The liturgical texts in the region were in Buddhist Hybrid Sanskrit, whereas those in the region of Krorän (Chinese Loulan), used Prakrit in administration. A third language called Tocharian was also used to translate Buddhist texts and as an administrative language. Many Indian Sanskrit texts remember the general region as Tuṣāra or Tukhāra.
Another major language was Khotanese Saka, which is sometimes seen as an eastern Iranian language (that is emerging from the region just west of Kashmir). Subhash Kak believes that the Saka languages were largely Indo-Aryan, although as one travelled further west, the Iranian elements increased.
Khotanese Saka was principally an Indo-Aryan Prakrit, strengthened by the fact that the texts are in Indian scripts of Brāhmī and Kharoṣṭhī. Many of these documents were collected in archaeological explorations to Chinese Turkestan by Aurel Stein, who is also known for his translation of Kalhaṇa’s Rājataraṅginī. Stein came across tens of thousands of manuscripts from 5th to 11th centuries in various sites including the Caves of the Thousand Buddhas in the Kansu (Gansu) area. One of the principal scholars who edited and translated many of these texts was H.W. Bailey and this literature remain a popular field of study for scholars.
The Mummies of Tarim Basin
The unearthing of the Tarim mummies that go back to 1800 BCE supported the view that the area was Sanskritic. The earliest mummies in the Basin are exclusively Caucasoid, and the American Sinologist Victor H. Mair has said: “Because the Tarim Basin Caucasoid corpses are almost certainly the most easterly representatives of the Indo-European family and because they date from a time period that is early enough to have a bearing on the expansion of the Indo-European people from their homeland, it is thought they will play a crucial role in determining just where that might have been.”
Some have recommended Europoid identification to explain the blonds and red-heads among the mummies, but there is no requirement to travel thousands of miles to Western Europe to explain this; Kashmir, just south of the Basin has plenty of red-heads and blonds.

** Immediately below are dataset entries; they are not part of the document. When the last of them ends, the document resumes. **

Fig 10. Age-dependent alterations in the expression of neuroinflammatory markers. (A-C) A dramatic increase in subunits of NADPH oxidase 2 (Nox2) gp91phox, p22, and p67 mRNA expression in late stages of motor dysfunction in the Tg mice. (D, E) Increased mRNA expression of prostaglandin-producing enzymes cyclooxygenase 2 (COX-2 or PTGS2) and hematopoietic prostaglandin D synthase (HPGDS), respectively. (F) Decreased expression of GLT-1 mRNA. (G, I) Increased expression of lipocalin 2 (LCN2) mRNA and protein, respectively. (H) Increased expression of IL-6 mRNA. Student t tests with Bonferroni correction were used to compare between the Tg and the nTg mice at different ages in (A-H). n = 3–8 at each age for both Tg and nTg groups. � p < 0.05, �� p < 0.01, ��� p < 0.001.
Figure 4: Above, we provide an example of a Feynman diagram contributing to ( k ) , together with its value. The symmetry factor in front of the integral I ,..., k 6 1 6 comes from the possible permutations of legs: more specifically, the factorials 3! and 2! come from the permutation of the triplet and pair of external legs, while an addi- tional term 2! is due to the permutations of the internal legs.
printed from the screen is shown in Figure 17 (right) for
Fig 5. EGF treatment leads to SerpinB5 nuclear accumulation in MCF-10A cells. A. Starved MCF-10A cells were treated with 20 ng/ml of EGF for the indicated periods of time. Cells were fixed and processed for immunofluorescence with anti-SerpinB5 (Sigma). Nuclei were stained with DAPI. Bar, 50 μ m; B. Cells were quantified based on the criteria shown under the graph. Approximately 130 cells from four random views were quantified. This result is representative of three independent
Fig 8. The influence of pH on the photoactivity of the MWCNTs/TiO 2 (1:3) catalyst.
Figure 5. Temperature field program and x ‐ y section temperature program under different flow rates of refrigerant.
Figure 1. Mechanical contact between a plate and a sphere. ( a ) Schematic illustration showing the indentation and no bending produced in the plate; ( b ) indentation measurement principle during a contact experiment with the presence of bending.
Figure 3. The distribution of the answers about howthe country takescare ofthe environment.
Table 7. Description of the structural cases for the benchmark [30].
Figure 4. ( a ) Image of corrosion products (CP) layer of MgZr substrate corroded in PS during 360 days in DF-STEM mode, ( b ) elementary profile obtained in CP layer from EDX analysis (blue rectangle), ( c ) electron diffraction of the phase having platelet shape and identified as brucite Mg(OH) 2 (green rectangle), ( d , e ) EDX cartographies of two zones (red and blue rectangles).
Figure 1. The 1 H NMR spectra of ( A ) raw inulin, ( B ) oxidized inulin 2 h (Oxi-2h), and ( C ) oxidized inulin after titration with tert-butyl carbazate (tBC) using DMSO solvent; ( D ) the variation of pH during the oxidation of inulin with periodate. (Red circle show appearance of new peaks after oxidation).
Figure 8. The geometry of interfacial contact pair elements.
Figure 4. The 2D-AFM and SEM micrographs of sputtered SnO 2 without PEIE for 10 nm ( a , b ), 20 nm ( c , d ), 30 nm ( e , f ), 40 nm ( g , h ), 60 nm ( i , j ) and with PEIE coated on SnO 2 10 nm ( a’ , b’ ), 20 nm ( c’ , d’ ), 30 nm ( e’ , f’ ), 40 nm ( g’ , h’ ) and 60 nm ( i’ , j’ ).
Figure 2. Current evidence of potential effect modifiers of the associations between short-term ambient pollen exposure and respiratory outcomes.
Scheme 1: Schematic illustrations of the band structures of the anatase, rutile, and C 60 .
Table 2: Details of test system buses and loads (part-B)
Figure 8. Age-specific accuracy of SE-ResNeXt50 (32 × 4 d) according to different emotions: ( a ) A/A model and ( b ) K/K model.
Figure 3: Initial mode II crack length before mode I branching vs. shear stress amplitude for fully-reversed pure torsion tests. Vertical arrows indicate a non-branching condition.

One of the DNA studies notes that the population had “relatively close associations with the modern populations of South Central Asia and Indus Valley, as well as with the ancient population of Chawuhu.” This is can be easily explained if the original residents of the region were from Indus Valley [code for India] and they had left a genetic trace in the region we are talking about.
The End Of A Civilization
The Islamic attacks and conquest of the Buddhist cities east of Kashgar happened by the Turkic Karakhanid Satok Bughra Khan who in 966 converted to Islam. Islamic Kashgar launched many jihads which eventually ended in the conquest in 1006 of Khotan by the Karakhanid leader Yusuf Qadir.
Subhash Kak writes, that the monks during the reigns of Khotanese kings began to copy texts which were sealed in caves to be conserved for posterity. Following this was a period of destruction and vandalism equalling the worst elsewhere in the world. At the end of it, the populace remembered nothing of their collective past and until the discovery of the mummies and the literature, they remained unaware that their ancestors spoke Indian Prakrits.
The end of the civilization was memorialized by the Karakhanid writer Mahmud al-Kashgari in a short poem which goes:
kãndlãr õzã čiqtimiz
furxan ãwin yiqtimiz
burxan ũzã sičtimiz
“We came down on them like a flood,
We went out among their cities,
We tore down the idol-temples,
We shat on the Buddha’s head!”
Kashgari asserts that the people of Khotan did not previously speak the language they speak now.